原文によると、カンちゃんが本当に欲しいものは何ですか。

• _原文_:
• • • • • • •
朝、カンちゃんが萩尾家の下で笛を鳴らす。
そのまま中へ。弥一(谷原章介)にココアを入れてもらう。この日は写真館はお休み。
律もお休み? 写真館は日曜は休まないよね??? 梟町のルールがよくわからんのですが、最近ここはムーミン谷のようなものと考えて見ている。
カンちゃんは困ったときに吹けばいいとガチャガチャの笛(彼女が欲しいのはスケート靴)を律にプレゼント。
佐藤健は先日の土スパのとき、ぬいぐるみキャラ・ななみと会話するときもすごく口調が優しくて、
カンちゃんとしゃべっているときもすごく優しい。「がーん!」という言い方とか子供視点。相手に合わせて調子を変えられるさすがの演技派(いい意味で)。
カンちゃんが笛を律にあげたのもナイス。律は自分から助けてとか言えないタイプであることを幼心に見抜いたのだ。えらい。鈴愛がもっと昔に見抜いてやってほしかった。
浮ついた姉
「アホ姉」「浮ついた姉」と順調に姉をくさす草太(上村海成)。
初期から語られる「鈴愛の口は羽より軽い」も合わせて、ヒロイン鈴愛は“良い子”ではない。かなり“ダメな子”だ。100円ショップ編のとき「魅惑のダメンズ」と番組広報で煽っていたが、主人公がそもそもダメな人。フランス語でメールを母というので「ダメール」とでも呼ぼうか。
• • • • • • •
• _表示情報_:
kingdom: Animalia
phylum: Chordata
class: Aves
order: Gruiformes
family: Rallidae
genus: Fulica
• • • • • • •
• _模範解答_:
スケート靴です。